News on the Ninth – India – #1 – October 2007

Bengali hospitality
We follow the man welcoming us in the arrival section of Kolkata with the signboard “Mr. Marcus and family, Germany” to a car without speaking a word. After almost an hour of “street fight” he stops in front of a four-storey building and leads us to the second floor. There he opens the door to a three-room appartment: our new home. Beds, table and chairs, a basic kitchen equipment, two bathrooms, fans on the ceilings are there, even a sitting group with a couch is available. Most of the things has been taken care of; it is like gliding into a bath-tube with pleasantly smelling, well-temperated water, where only candlelight is missing. In the case of our apartment neither a lack of light, nor of warmth is the problem, rather it is the missing drinking water. We distribute our remaining stock and lay down to sleep. After two hours a knock on the door – my colleagues are bringing a fridge.

Everything funny
Our four year old daughter has already gone through her first adulthood and has recently stopped her annoying “Why”-questions. Now, our new environment has coined a new favorite word: “Funny”. Rikhschas are funny bicycles, auto-rikhschas funny scooters, Dhal a funny form of lentile soup, the … funny pathways, not intended to walk on. The list could continue endlessly as basically everything is funny. Especially – and that appears most funny to her: All the people seem to accept this as normal. Slowly she is recognizing that she is the one, who is funny. All have darker skin, darker hair, darker eyes than she has. All speak to her, though they do not speak a single word of German. And then wonder why she does not respond. After two weeks, now her progress is remarkable: A honking car/bicycle/scooter and she obediently jumps to the street-side. Food is taken exclusively with the right hand. When entering a room, shoes are taken off etc. etc. Many things slowly become a routine and for our little one, they will probably become everyday life. That´s all the same, as long as she can go to kindergarten from next week on. Though no-one speaks German there.
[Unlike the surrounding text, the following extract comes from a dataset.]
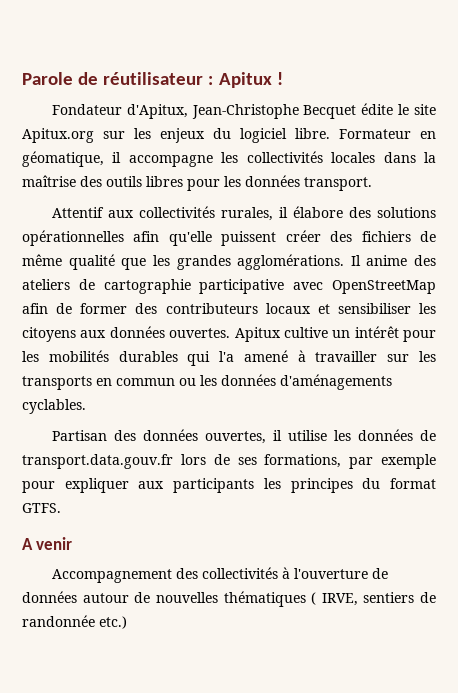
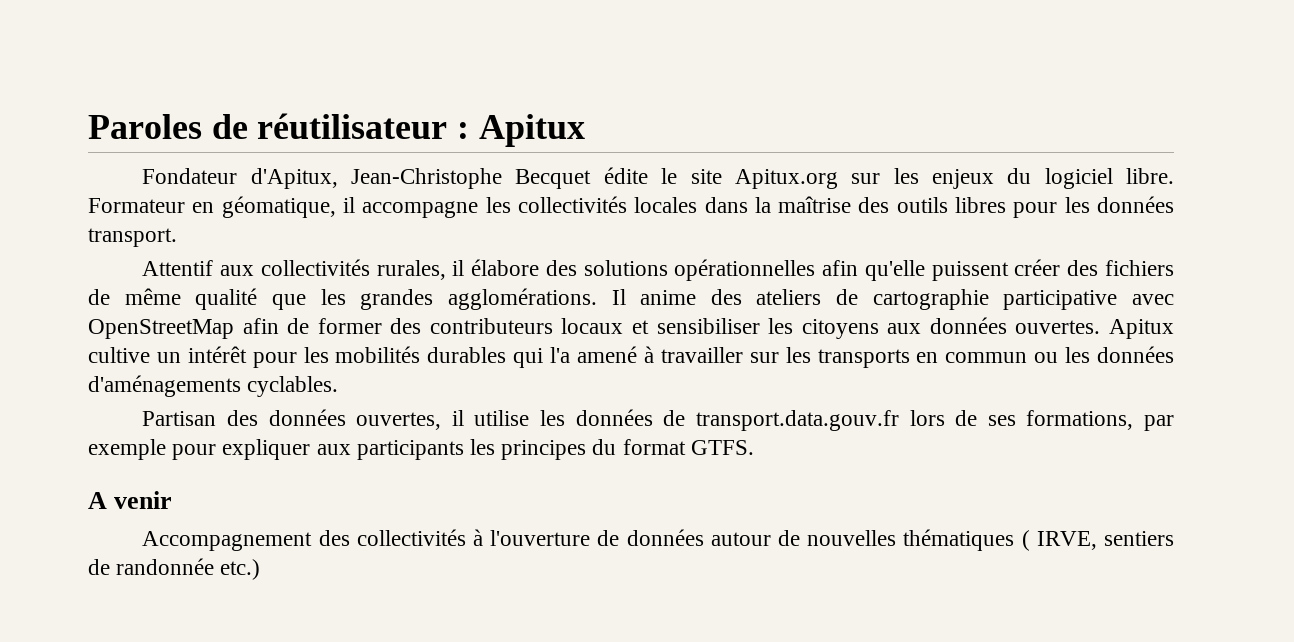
[22,72,73,85] Parole -> [88,114,202,139] Paroles
[276,72,283,85] ! -> (585, 130) none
Little Europe on the Ganges
Die Imambarah in HooghlyWe are – someone said so? – not the first Europeans around. Victorian architecture is omnipresent, the Britishers had built plenty of buildings in Kolkata. At last, the City was for a long time the second biggest agglomeration of the Empire. On Saturday during a day trip we have inhaled a packed dose of mainland Europe. Frankly speaking, not too much is left of the former colonial settlements. Several hundred years have taken their toll. Nevertheless, it was well worth doing the trip. A Dutch cemetary, a French church, a Portuguese basilica cum monastery, and – how else could it be – again leftovers of the British Raj. But as also some Zamindars, local landlords, left a palace and/or a temple the trip is far from being boring. The tour was spiced up with an exhaustive visit of the Imambarah in Hooghly. The Muslim complex with praying hall, guesthouse and religion school has seen better times, but the Archeological Society of India is just bringing back the old shine. The clock on the tower, a present from the British Queen, seems not to care too much about time. Every 15 minutes the bells, weighing several tons, toll.

The Scottish, the Danish and the Armenian settlements we had to omit for this time. They have to wait for another day-trip soon to come.